Reproduce the text of the records below verbatim, omitting the pictures from your output.

━━━ Information ━━━

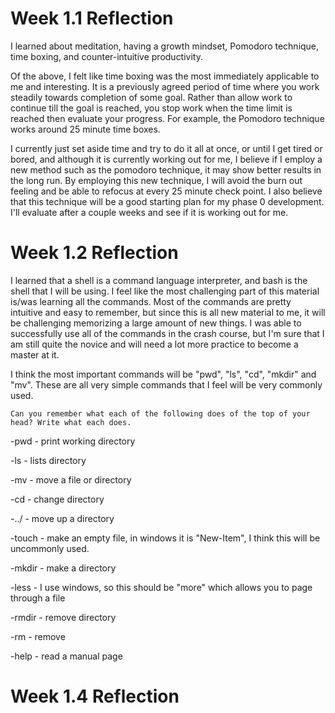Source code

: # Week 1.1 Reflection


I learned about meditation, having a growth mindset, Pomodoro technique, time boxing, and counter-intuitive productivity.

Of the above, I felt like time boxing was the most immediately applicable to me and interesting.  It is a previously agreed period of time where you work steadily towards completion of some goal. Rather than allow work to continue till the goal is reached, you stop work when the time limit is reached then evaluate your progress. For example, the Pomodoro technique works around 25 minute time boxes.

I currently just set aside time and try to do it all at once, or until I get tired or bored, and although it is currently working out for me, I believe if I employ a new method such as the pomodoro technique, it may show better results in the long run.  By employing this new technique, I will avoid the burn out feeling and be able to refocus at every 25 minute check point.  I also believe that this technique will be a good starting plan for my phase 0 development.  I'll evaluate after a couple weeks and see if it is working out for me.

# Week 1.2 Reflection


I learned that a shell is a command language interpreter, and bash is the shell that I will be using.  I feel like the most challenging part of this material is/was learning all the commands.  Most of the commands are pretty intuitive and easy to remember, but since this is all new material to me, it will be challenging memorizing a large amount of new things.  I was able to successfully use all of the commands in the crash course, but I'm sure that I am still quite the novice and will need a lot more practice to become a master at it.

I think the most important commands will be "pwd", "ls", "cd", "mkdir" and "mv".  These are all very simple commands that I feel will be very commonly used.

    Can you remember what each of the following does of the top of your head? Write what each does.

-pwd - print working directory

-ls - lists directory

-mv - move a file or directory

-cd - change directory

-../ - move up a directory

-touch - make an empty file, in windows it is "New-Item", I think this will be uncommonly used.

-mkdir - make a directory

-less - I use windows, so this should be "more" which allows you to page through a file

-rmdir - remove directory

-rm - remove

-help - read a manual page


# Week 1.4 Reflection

━━━

◆ Answer to the problem:
Source code

: # Week 1.1 Reflection


I learned about meditation, having a growth mindset, Pomodoro technique, time boxing, and counter-intuitive productivity.

Of the above, I felt like time boxing was the most immediately applicable to me and interesting.  It is a previously agreed period of time where you work steadily towards completion of some goal. Rather than allow work to continue till the goal is reached, you stop work when the time limit is reached then evaluate your progress. For example, the Pomodoro technique works around 25 minute time boxes.

I currently just set aside time and try to do it all at once, or until I get tired or bored, and although it is currently working out for me, I believe if I employ a new method such as the pomodoro technique, it may show better results in the long run.  By employing this new technique, I will avoid the burn out feeling and be able to refocus at every 25 minute check point.  I also believe that this technique will be a good starting plan for my phase 0 development.  I'll evaluate after a couple weeks and see if it is working out for me.

# Week 1.2 Reflection


I learned that a shell is a command language interpreter, and bash is the shell that I will be using.  I feel like the most challenging part of this material is/was learning all the commands.  Most of the commands are pretty intuitive and easy to remember, but since this is all new material to me, it will be challenging memorizing a large amount of new things.  I was able to successfully use all of the commands in the crash course, but I'm sure that I am still quite the novice and will need a lot more practice to become a master at it.

I think the most important commands will be "pwd", "ls", "cd", "mkdir" and "mv".  These are all very simple commands that I feel will be very commonly used.

    Can you remember what each of the following does of the top of your head? Write what each does.

-pwd - print working directory

-ls - lists directory

-mv - move a file or directory

-cd - change directory

-../ - move up a directory

-touch - make an empty file, in windows it is "New-Item", I think this will be uncommonly used.

-mkdir - make a directory

-less - I use windows, so this should be "more" which allows you to page through a file

-rmdir - remove directory

-rm - remove

-help - read a manual page


# Week 1.4 Reflection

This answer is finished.